Может быть, как раз потому, что с каждой страницей погружаешься в мир "Лета в Бадене" все глубже и глубже, очарование книги становится особенно сильным именно к концу. Ночное путешествие героя-рассказчика к последнему жилищу Достоевского, перетекающее в описание самого этого жилища, ныне музея, а затем через череду не поддающихся расплетению эпизодов — к смерти великого писателя (вот уж кто гений так гений!) на черном кожаном диване под фотографией Сикстинской Мадонны, — рождает особой силы впечатление, создавая помимо всего прочего убедительнейшее ощущение, что все мы и в самом деле живем в истории, где неразрывно сплетаются великое и мелкое, бессмертное и суетное.

И это чувство напрочь отвеивает всю эмоциональную шелуху, пробуждаемую неудачной рекламой.
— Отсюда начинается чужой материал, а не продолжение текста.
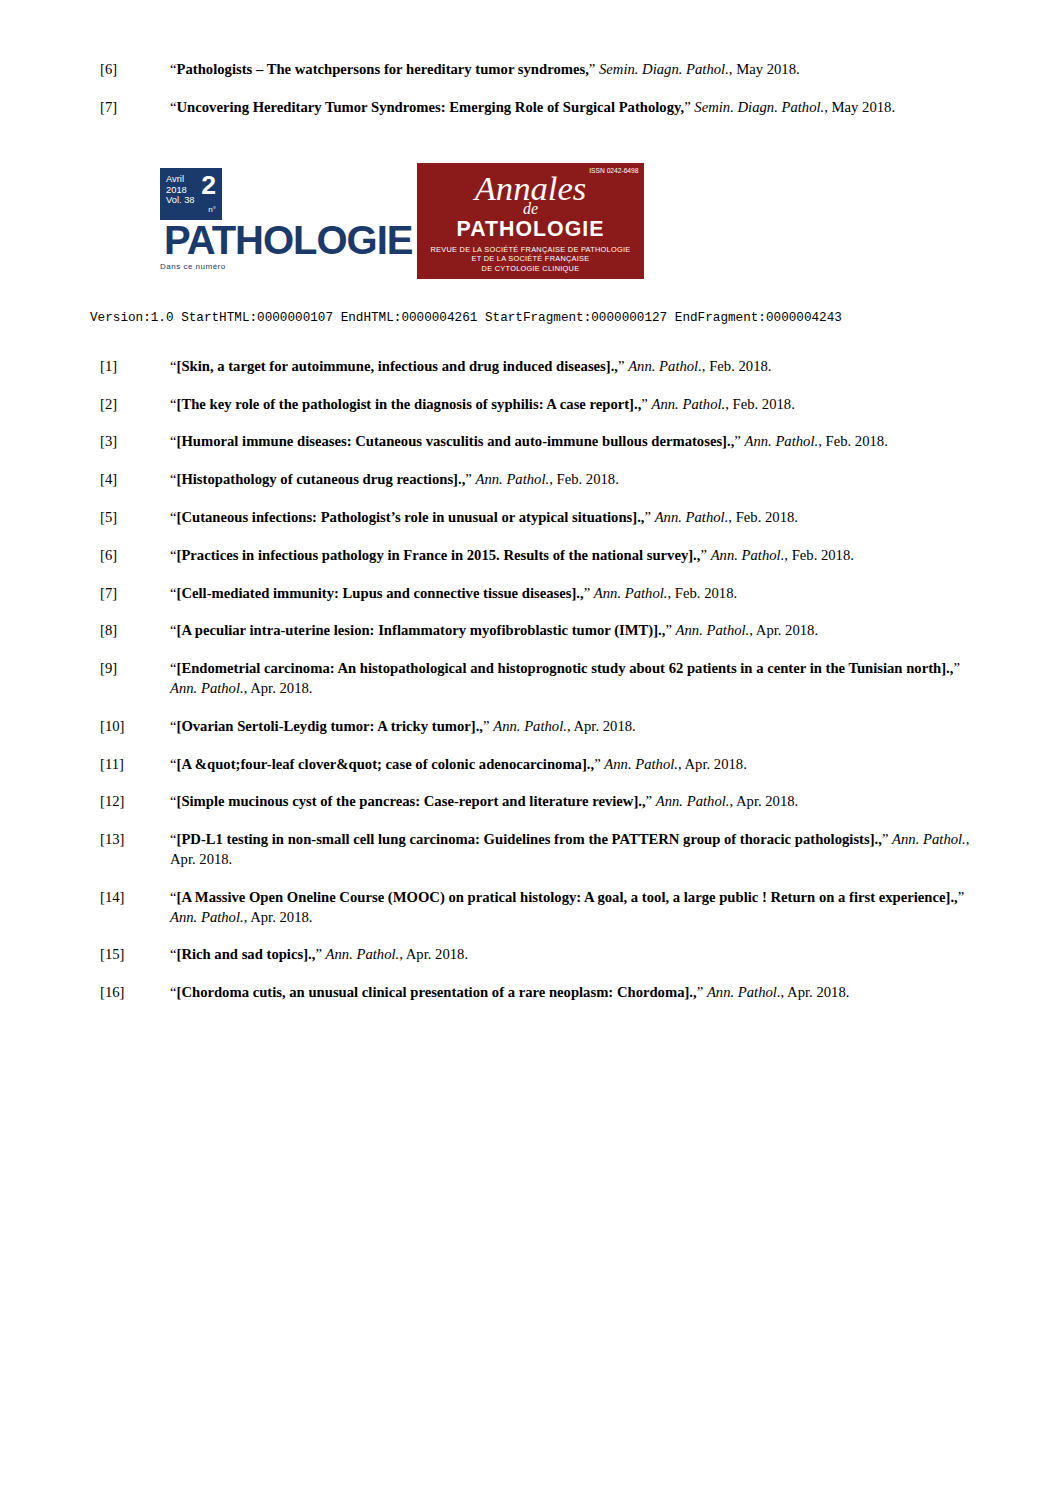[6]
“Pathologists – The watchpersons for hereditary tumor syndromes,” Semin. Diagn. Pathol., May 2018.
[7]
“Uncovering Hereditary Tumor Syndromes: Emerging Role of Surgical Pathology,” Semin. Diagn. Pathol., May 2018.
Avril
2018
Vol. 38 2 n°
PATHOLOGIE
Dans ce numéro
ISSN 0242-6498
Annales
de
PATHOLOGIE
REVUE DE LA SOCIÉTÉ FRANÇAISE DE PATHOLOGIE
ET DE LA SOCIÉTÉ FRANÇAISE
DE CYTOLOGIE CLINIQUE
Version:1.0 StartHTML:0000000107 EndHTML:0000004261 StartFragment:0000000127 EndFragment:0000004243
[1]
“[Skin, a target for autoimmune, infectious and drug induced diseases].,” Ann. Pathol., Feb. 2018.
[2]
“[The key role of the pathologist in the diagnosis of syphilis: A case report].,” Ann. Pathol., Feb. 2018.
[3]
“[Humoral immune diseases: Cutaneous vasculitis and auto-immune bullous dermatoses].,” Ann. Pathol., Feb. 2018.
[4]
“[Histopathology of cutaneous drug reactions].,” Ann. Pathol., Feb. 2018.
[5]
“[Cutaneous infections: Pathologist’s role in unusual or atypical situations].,” Ann. Pathol., Feb. 2018.
[6]
“[Practices in infectious pathology in France in 2015. Results of the national survey].,” Ann. Pathol., Feb. 2018.
[7]
“[Cell-mediated immunity: Lupus and connective tissue diseases].,” Ann. Pathol., Feb. 2018.
[8]
“[A peculiar intra-uterine lesion: Inflammatory myofibroblastic tumor (IMT)].,” Ann. Pathol., Apr. 2018.
[9]
“[Endometrial carcinoma: An histopathological and histoprognotic study about 62 patients in a center in the Tunisian north].,” Ann. Pathol., Apr. 2018.
[10]
“[Ovarian Sertoli-Leydig tumor: A tricky tumor].,” Ann. Pathol., Apr. 2018.
[11]
“[A &quot;four-leaf clover&quot; case of colonic adenocarcinoma].,” Ann. Pathol., Apr. 2018.
[12]
“[Simple mucinous cyst of the pancreas: Case-report and literature review].,” Ann. Pathol., Apr. 2018.
[13]
“[PD-L1 testing in non-small cell lung carcinoma: Guidelines from the PATTERN group of thoracic pathologists].,” Ann. Pathol., Apr. 2018.
[14]
“[A Massive Open Oneline Course (MOOC) on pratical histology: A goal, a tool, a large public ! Return on a first experience].,” Ann. Pathol., Apr. 2018.
[15]
“[Rich and sad topics].,” Ann. Pathol., Apr. 2018.
[16]
“[Chordoma cutis, an unusual clinical presentation of a rare neoplasm: Chordoma].,” Ann. Pathol., Apr. 2018.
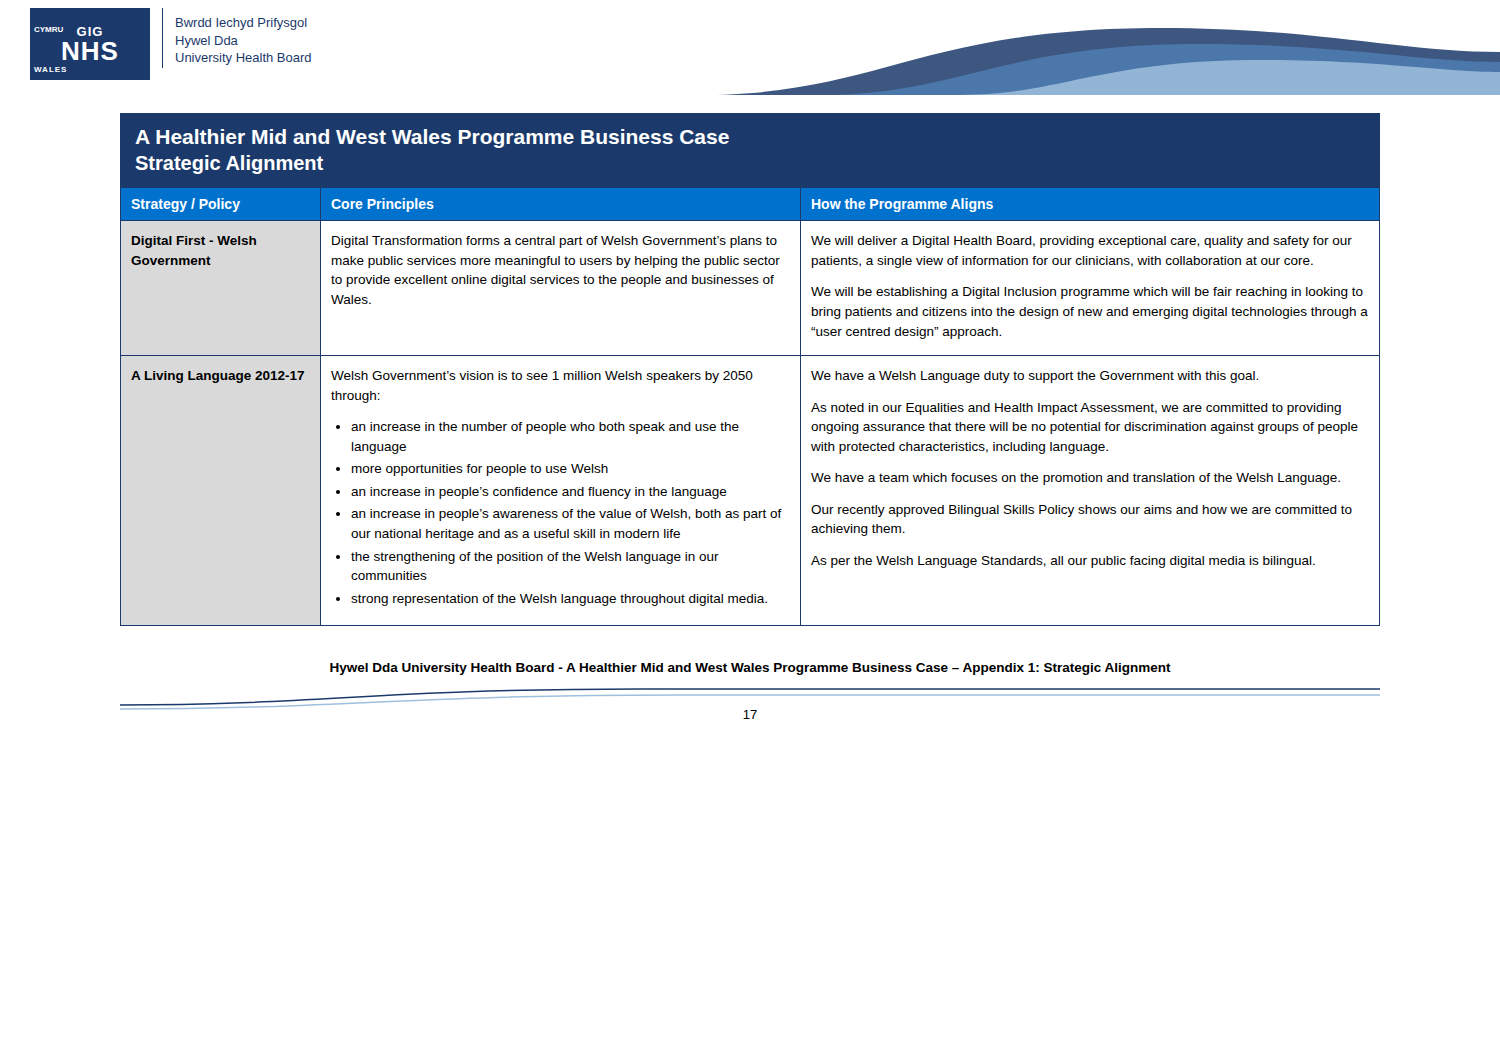CYMRU GIG NHS WALES
Bwrdd Iechyd Prifysgol
Hywel Dda
University Health Board
A Healthier Mid and West Wales Programme Business Case
Strategic Alignment
| Strategy / Policy | Core Principles | How the Programme Aligns |
| --- | --- | --- |
| Digital First - Welsh Government | Digital Transformation forms a central part of Welsh Government’s plans to make public services more meaningful to users by helping the public sector to provide excellent online digital services to the people and businesses of Wales. | We will deliver a Digital Health Board, providing exceptional care, quality and safety for our patients, a single view of information for our clinicians, with collaboration at our core. We will be establishing a Digital Inclusion programme which will be fair reaching in looking to bring patients and citizens into the design of new and emerging digital technologies through a “user centred design” approach. |
| A Living Language 2012-17 | Welsh Government’s vision is to see 1 million Welsh speakers by 2050 through: an increase in the number of people who both speak and use the language more opportunities for people to use Welsh an increase in people’s confidence and fluency in the language an increase in people’s awareness of the value of Welsh, both as part of our national heritage and as a useful skill in modern life the strengthening of the position of the Welsh language in our communities strong representation of the Welsh language throughout digital media. | We have a Welsh Language duty to support the Government with this goal. As noted in our Equalities and Health Impact Assessment, we are committed to providing ongoing assurance that there will be no potential for discrimination against groups of people with protected characteristics, including language. We have a team which focuses on the promotion and translation of the Welsh Language. Our recently approved Bilingual Skills Policy shows our aims and how we are committed to achieving them. As per the Welsh Language Standards, all our public facing digital media is bilingual. |
Hywel Dda University Health Board - A Healthier Mid and West Wales Programme Business Case – Appendix 1: Strategic Alignment
17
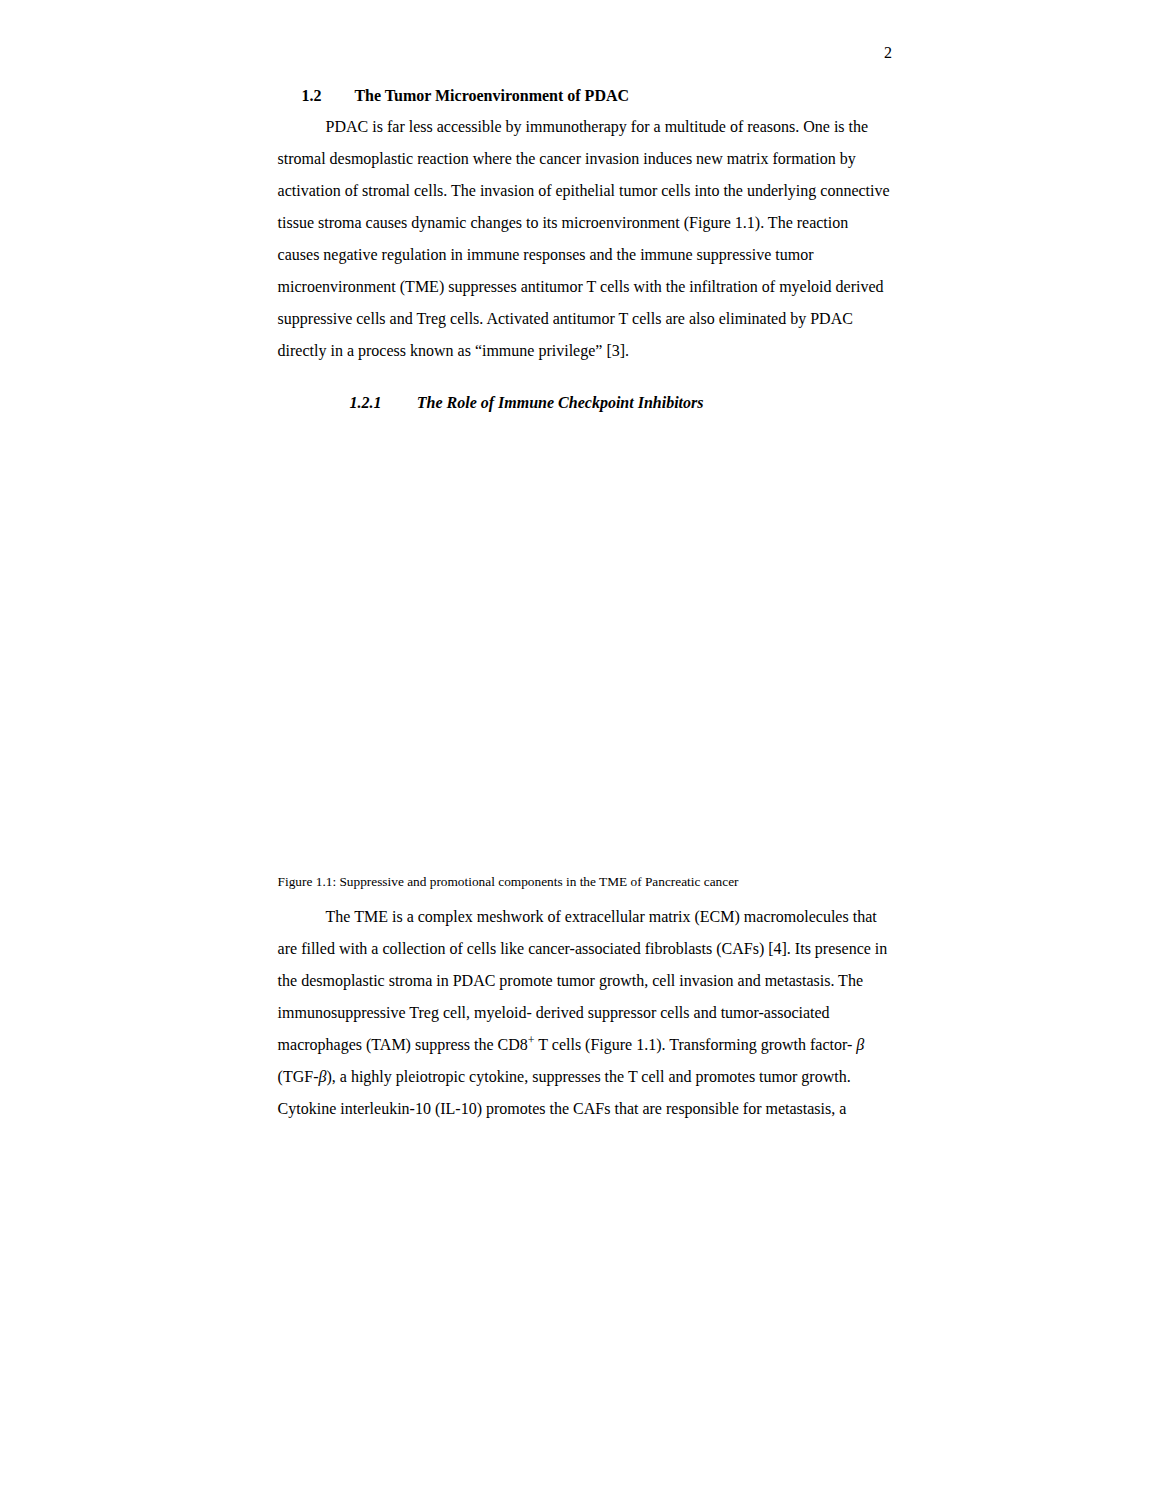2
1.2 The Tumor Microenvironment of PDAC
PDAC is far less accessible by immunotherapy for a multitude of reasons. One is the stromal desmoplastic reaction where the cancer invasion induces new matrix formation by activation of stromal cells. The invasion of epithelial tumor cells into the underlying connective tissue stroma causes dynamic changes to its microenvironment (Figure 1.1). The reaction causes negative regulation in immune responses and the immune suppressive tumor microenvironment (TME) suppresses antitumor T cells with the infiltration of myeloid derived suppressive cells and Treg cells. Activated antitumor T cells are also eliminated by PDAC directly in a process known as “immune privilege” [3].
1.2.1 The Role of Immune Checkpoint Inhibitors
Figure 1.1: Suppressive and promotional components in the TME of Pancreatic cancer
The TME is a complex meshwork of extracellular matrix (ECM) macromolecules that are filled with a collection of cells like cancer-associated fibroblasts (CAFs) [4]. Its presence in the desmoplastic stroma in PDAC promote tumor growth, cell invasion and metastasis. The immunosuppressive Treg cell, myeloid- derived suppressor cells and tumor-associated macrophages (TAM) suppress the CD8+ T cells (Figure 1.1). Transforming growth factor- β (TGF-β), a highly pleiotropic cytokine, suppresses the T cell and promotes tumor growth. Cytokine interleukin-10 (IL-10) promotes the CAFs that are responsible for metastasis, a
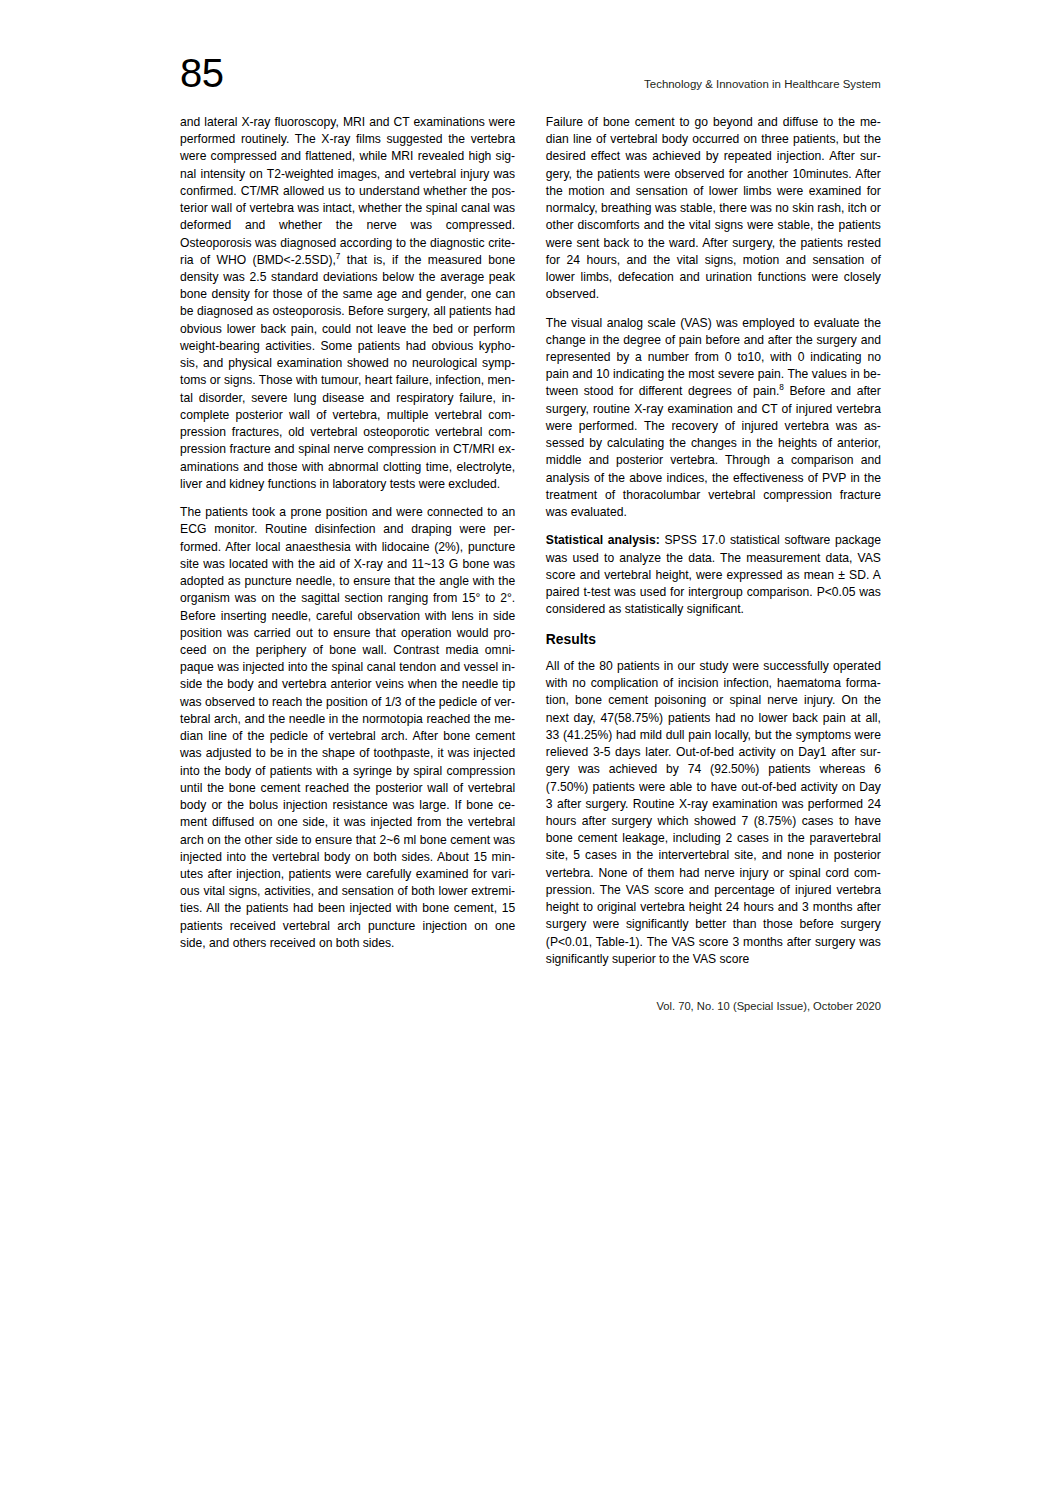85
Technology & Innovation in Healthcare System
and lateral X-ray fluoroscopy, MRI and CT examinations were performed routinely. The X-ray films suggested the vertebra were compressed and flattened, while MRI revealed high signal intensity on T2-weighted images, and vertebral injury was confirmed. CT/MR allowed us to understand whether the posterior wall of vertebra was intact, whether the spinal canal was deformed and whether the nerve was compressed. Osteoporosis was diagnosed according to the diagnostic criteria of WHO (BMD<-2.5SD),7 that is, if the measured bone density was 2.5 standard deviations below the average peak bone density for those of the same age and gender, one can be diagnosed as osteoporosis. Before surgery, all patients had obvious lower back pain, could not leave the bed or perform weight-bearing activities. Some patients had obvious kyphosis, and physical examination showed no neurological symptoms or signs. Those with tumour, heart failure, infection, mental disorder, severe lung disease and respiratory failure, incomplete posterior wall of vertebra, multiple vertebral compression fractures, old vertebral osteoporotic vertebral compression fracture and spinal nerve compression in CT/MRI examinations and those with abnormal clotting time, electrolyte, liver and kidney functions in laboratory tests were excluded.
The patients took a prone position and were connected to an ECG monitor. Routine disinfection and draping were performed. After local anaesthesia with lidocaine (2%), puncture site was located with the aid of X-ray and 11~13 G bone was adopted as puncture needle, to ensure that the angle with the organism was on the sagittal section ranging from 15° to 2°. Before inserting needle, careful observation with lens in side position was carried out to ensure that operation would proceed on the periphery of bone wall. Contrast media omnipaque was injected into the spinal canal tendon and vessel inside the body and vertebra anterior veins when the needle tip was observed to reach the position of 1/3 of the pedicle of vertebral arch, and the needle in the normotopia reached the median line of the pedicle of vertebral arch. After bone cement was adjusted to be in the shape of toothpaste, it was injected into the body of patients with a syringe by spiral compression until the bone cement reached the posterior wall of vertebral body or the bolus injection resistance was large. If bone cement diffused on one side, it was injected from the vertebral arch on the other side to ensure that 2~6 ml bone cement was injected into the vertebral body on both sides. About 15 minutes after injection, patients were carefully examined for various vital signs, activities, and sensation of both lower extremities. All the patients had been injected with bone cement, 15 patients received vertebral arch puncture injection on one side, and others received on both sides.
Failure of bone cement to go beyond and diffuse to the median line of vertebral body occurred on three patients, but the desired effect was achieved by repeated injection. After surgery, the patients were observed for another 10minutes. After the motion and sensation of lower limbs were examined for normalcy, breathing was stable, there was no skin rash, itch or other discomforts and the vital signs were stable, the patients were sent back to the ward. After surgery, the patients rested for 24 hours, and the vital signs, motion and sensation of lower limbs, defecation and urination functions were closely observed.
The visual analog scale (VAS) was employed to evaluate the change in the degree of pain before and after the surgery and represented by a number from 0 to10, with 0 indicating no pain and 10 indicating the most severe pain. The values in between stood for different degrees of pain.8 Before and after surgery, routine X-ray examination and CT of injured vertebra were performed. The recovery of injured vertebra was assessed by calculating the changes in the heights of anterior, middle and posterior vertebra. Through a comparison and analysis of the above indices, the effectiveness of PVP in the treatment of thoracolumbar vertebral compression fracture was evaluated.
Statistical analysis: SPSS 17.0 statistical software package was used to analyze the data. The measurement data, VAS score and vertebral height, were expressed as mean ± SD. A paired t-test was used for intergroup comparison. P<0.05 was considered as statistically significant.
Results
All of the 80 patients in our study were successfully operated with no complication of incision infection, haematoma formation, bone cement poisoning or spinal nerve injury. On the next day, 47(58.75%) patients had no lower back pain at all, 33 (41.25%) had mild dull pain locally, but the symptoms were relieved 3-5 days later. Out-of-bed activity on Day1 after surgery was achieved by 74 (92.50%) patients whereas 6 (7.50%) patients were able to have out-of-bed activity on Day 3 after surgery. Routine X-ray examination was performed 24 hours after surgery which showed 7 (8.75%) cases to have bone cement leakage, including 2 cases in the paravertebral site, 5 cases in the intervertebral site, and none in posterior vertebra. None of them had nerve injury or spinal cord compression. The VAS score and percentage of injured vertebra height to original vertebra height 24 hours and 3 months after surgery were significantly better than those before surgery (P<0.01, Table-1). The VAS score 3 months after surgery was significantly superior to the VAS score
Vol. 70, No. 10 (Special Issue), October 2020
Да, это и впрямь замечательная книга.

Гениальная? Ну зачем же обижать прекрасного писателя и редкого человека сравнениями, которых не выдержит никто. Разумеется, книга Цыпкина не порождает ни ощущения сверхчеловеческой мощи Кафки или Платонова, ни ощущения сказочного богатства Джойса или Пруста.

Посмертную жизнь писателю создают не служебные восторги, а бескорыстная любовь читателей, любящих литературу не по должности. Такую любовь Л. Цыпкин бесспорно заслужил. И, благодаря издательству "НЛО", теперь ее обретет.

Чему не помешает даже неточная цитата из Цветаевой на странице 126: "Страх мужей, услада жен". Если мне не изменяет память, у Цветаевой было "желчь мужей, услада жен", но в ту пору достать Цветаеву было серьезной проблемой.